Aktien
Europas Aktiemärkte treten auf der Stelle

Die wichtigsten europäischen Aktienindizes sind am Donnerstag nach einer Berg- und Talfahrt schließlich kaum verändert aus dem Handel gegangen.

dpa-afx PARIS/LONDON. Die wichtigsten europäischen Aktienindizes sind am Donnerstag nach einer Berg- und Talfahrt schließlich kaum verändert aus dem Handel gegangen. Zunächst hätten Hoffnungen auf eine Leitzinssenkung der Europäischen Zentralbank (EZB) um 1,00 Prozentpunkte die Märkte deutlich nach oben getrieben, sagten Börsianer. Als die EZB den Leitzinssatz "nur" um 0,75 Prozentpunkte gesenkt hatte, habe dies bei den Anlegern zunächst zu Enttäuschungen geführt. Diese war nach Einschätzung eines Händlers allerdings übertrieben. "Nach dem ersten Schreck konzentrierten sich Anleger wieder auf das normale Tagesgeschäft." Allerdings sei die Volatilität der Märkte mittlerweile schon sehr hoch und Bewegungen oder gar Trends kaum mehr vorherzusehen.
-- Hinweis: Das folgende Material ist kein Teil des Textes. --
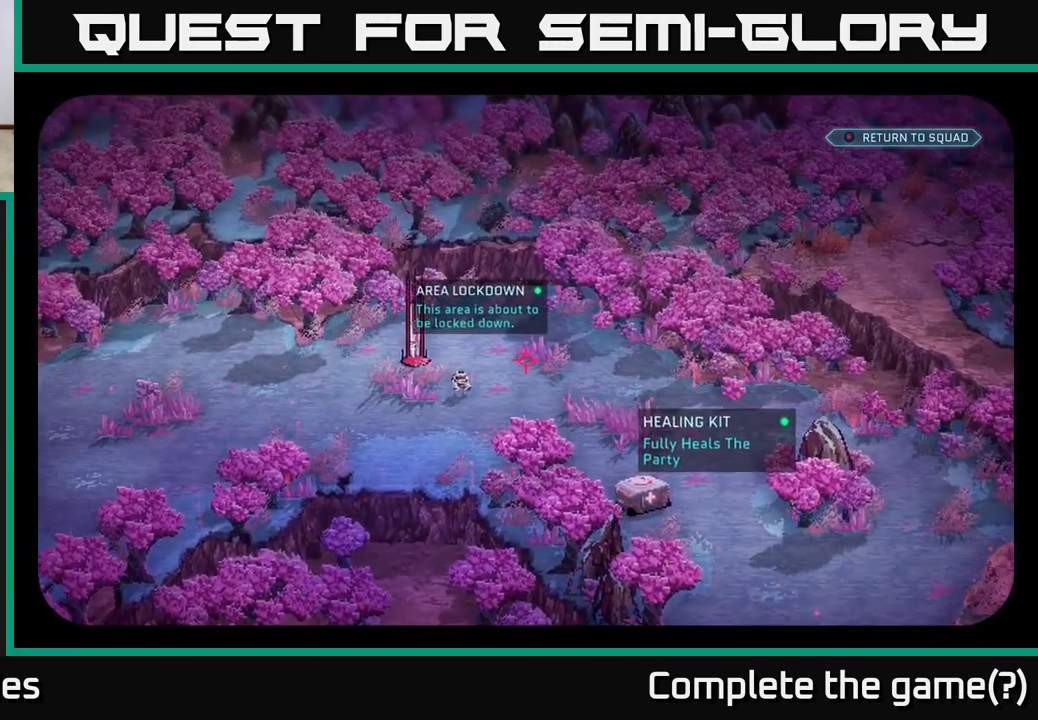
{"buttons": [], "left_stick": "center", "right_stick": "down-left", "events": [[33, "right_stick", "left"], [133, "right_stick", "down-left"]]}
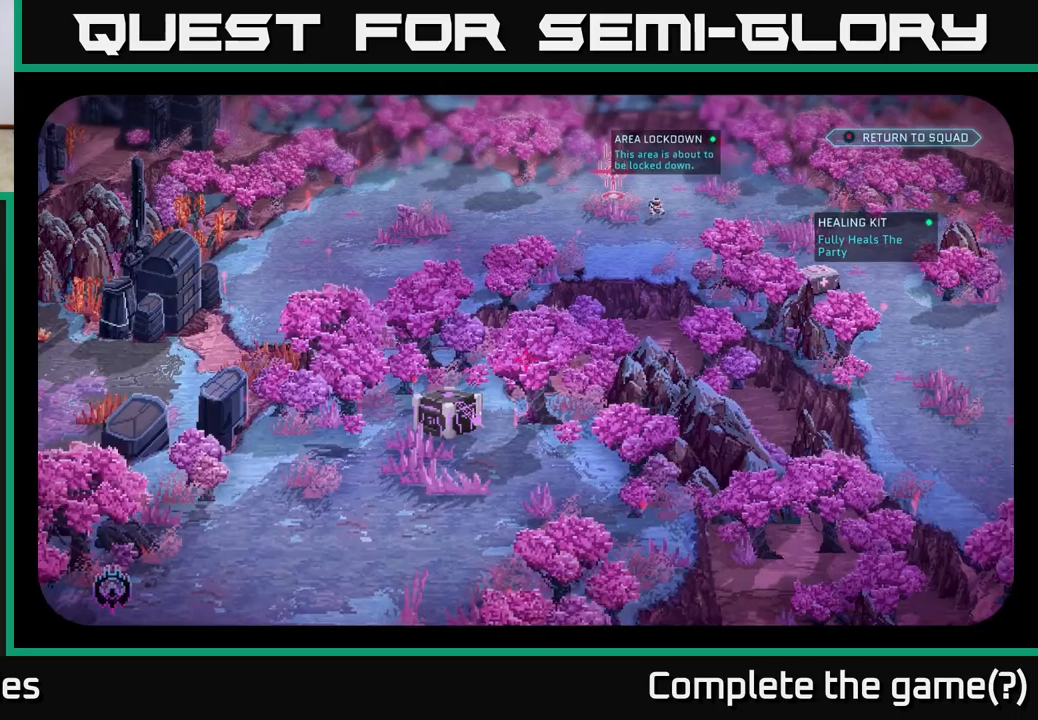
{"buttons": [], "left_stick": "center", "right_stick": "left", "events": [[67, "right_stick", "up-left"], [233, "right_stick", "center"], [467, "right_stick", "left"]]}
Der Eurostoxx 50 gab schließlich um 0,03 Prozent auf 2 368,72 Zähler nach. Der Londoner Ftse 100 verlor 0,15 Prozent auf 4 163,61 Punkte. Der französische CAC-40-Index verzeichnete einen Abschlag von 0,17 Prozent auf 3 161,16 Zähler.
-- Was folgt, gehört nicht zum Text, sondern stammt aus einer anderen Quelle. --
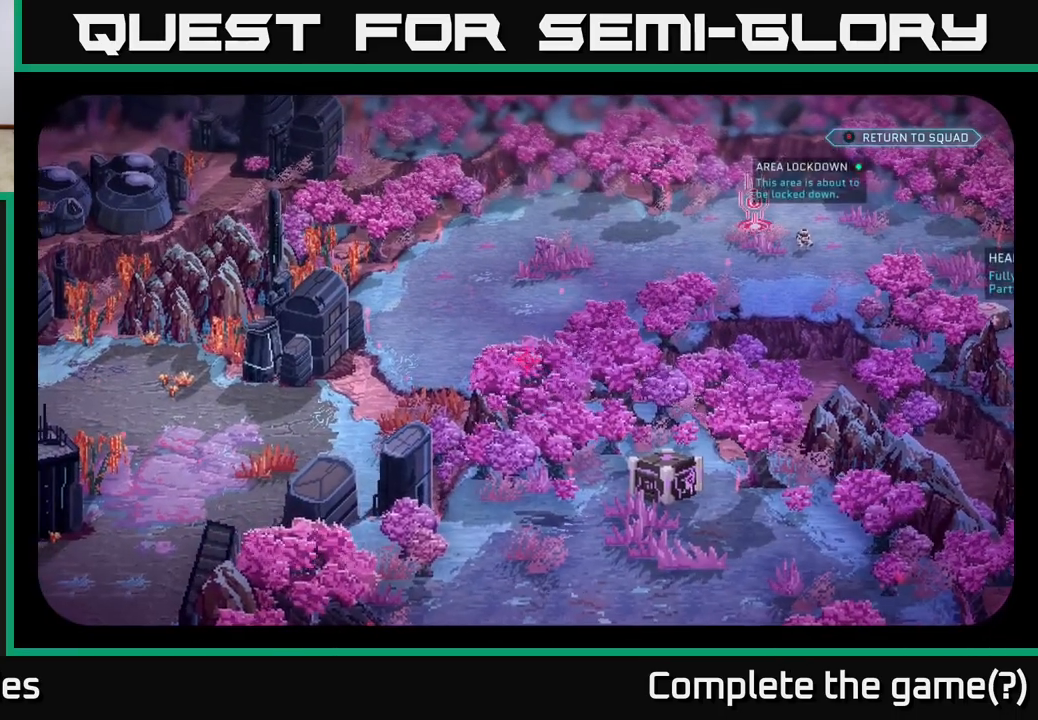
{"buttons": [], "left_stick": "center", "right_stick": "center", "events": [[150, "right_stick", "center"]]}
Aegon sprangen als bester Wert im Eurostoxx 50 um 8,22 Prozent auf 4,08 Euro nach oben. Händler verwiesen auf eine positive Branchenstudie von Jpmorgan. Die Experten hatten die Kursziele für einige Titel des Sektors angehoben. Generali verzeichneten allerdings ein Minus von 1,55 Prozent auf 17,80 Euro.

Die zuletzt stark gebeutelten Bankenwerte zeigten ebenfalls ein gemischtes Bild. So fanden sich die französischen Branchenvertreter Credit Agricole (+8,04% auf 9,00) und BNP Paribas (+4,55% auf 42,29) und den vorderen Indexplätzen wieder. Die italienischen Banken Unicredit (-3,96% auf 1,63) und Intesa Sanpaolo (-2,83% auf 2,2 350) gehörten hingegen zu den schwächsten Werten.

Nokia legten um 4,43 Prozent auf 11,07 Euro zu. Zwar hatte der finnische Mobiltelefon-Hersteller seinen Pessimismus für die Branche noch verstärkt. Nach Ansicht von Börsianern waren schlechte Nachrichten nach den jüngsten Negativmeldungen von Konkurrenten der Finnen aber bereits erwartet worden. Positiv wiege dagegen Nokias Ankündigung, die Absatzflaute im kommenden Jahr für eigene Marktanteilsgewinne nutzen zu wollen, ausdrücklich auch bei den margenträchtigen Smartphones.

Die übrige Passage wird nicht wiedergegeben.